The plaintiffs both allege that Vaughan-Eden lacks the forensic training to perform such an interview, and in each case, the men allege, she failed to audiotape the girls' statements, which the suits claim is standard protocol to protect both the accused parent and the child. 

According to Nelson's suit, Green allowed the mother of his daughter to furnish Vaughan-Eden with information Green knew to be "false and prejudicial." The suit alleges Green gave the mother 24-hours notice of the forensic interview, providing time, the suit alleges, for the mother to coach the child to make allegations. Proctor also alleges that Vaughan-Eden, a board member-at-large of the American Professional Society on Abuse of Children, ignored evidence of "coaching" by his daughter's mother, even after it had been noted and entered into evidence during hearings in state court.

Kathy Ralston, director of Albemarle County Social Services and a defendant in each case, referred all inquiries about the cases to county-appointed attorney Richard Milnor. Milnor, who also represents Social Service employees Lori Green, Cindy Casey, and John Freeman, did not return the Hook's repeated calls, nor did Vaughan-Eden.

Though the defense isn't talking, their counter-filings suggest they will mount a vigorous defense. In their response to the complaints, the defendants deny all allegations.
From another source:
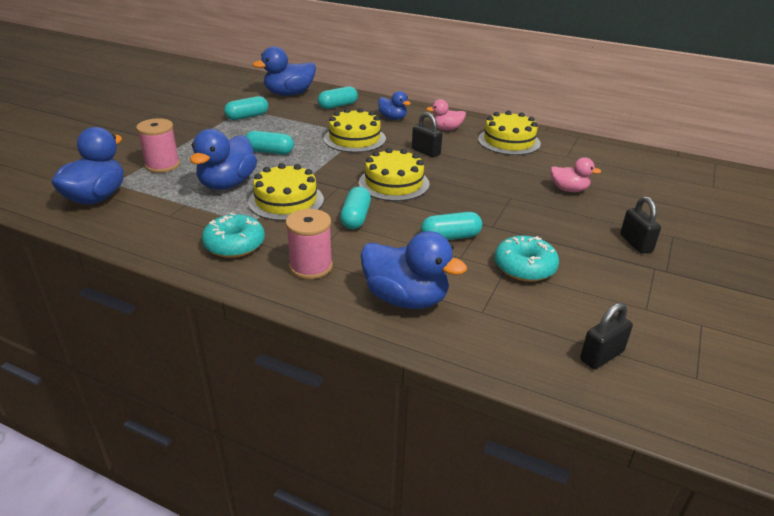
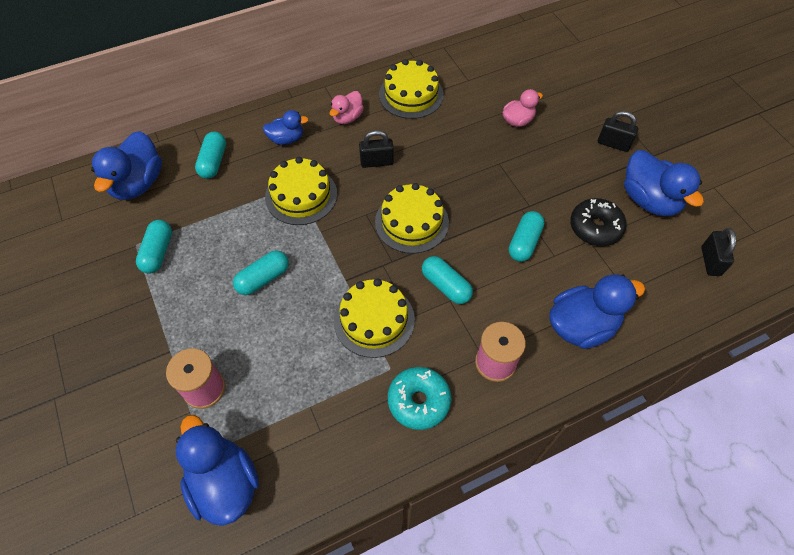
camera: 50 degrees left, 25 degrees up
(227, 184) = (299, 350): blue duck -> blue duck (649, 200)
(524, 267) = (595, 227): turquoise donut -> black donut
Each of the social services employees has also filed motions to dismiss, citing the immunity provided by their government positions.
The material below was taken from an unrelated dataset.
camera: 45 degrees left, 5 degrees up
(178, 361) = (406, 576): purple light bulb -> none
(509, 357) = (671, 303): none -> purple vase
Claire Kaplan, director of Sexual and Domestic Violence Services at UVA, says the notion that vindictive mothers drive such accusations is unfounded. Indeed, various studies estimate the rate of false allegations is small– ranging from 2-8 percent. The National District Attorney's Association estimates that one in five children are victims of sexual abuse, most of them at the hands of someone they know and trust.
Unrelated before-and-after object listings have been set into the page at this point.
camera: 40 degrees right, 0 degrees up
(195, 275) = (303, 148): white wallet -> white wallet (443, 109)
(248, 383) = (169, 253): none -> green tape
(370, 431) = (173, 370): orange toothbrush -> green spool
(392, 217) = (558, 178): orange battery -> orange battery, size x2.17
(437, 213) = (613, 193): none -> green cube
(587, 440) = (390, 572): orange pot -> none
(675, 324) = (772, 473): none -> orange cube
Kaplan further says mothers who believe their children have been sexually abused have an uphill battle to fight in court, particularly because it's so difficult to prove the allegations. Defense attorneys often claim mothers are making false accusations by vilifying them as angry, hostile, hysterical. Anger, says Kaplan, doesn't prove an allegation is false.

"Wouldn't you be angry if your child was being sexually abused?" she asks.

Trial dates have not yet been set in Nelson's and Proctor's cases.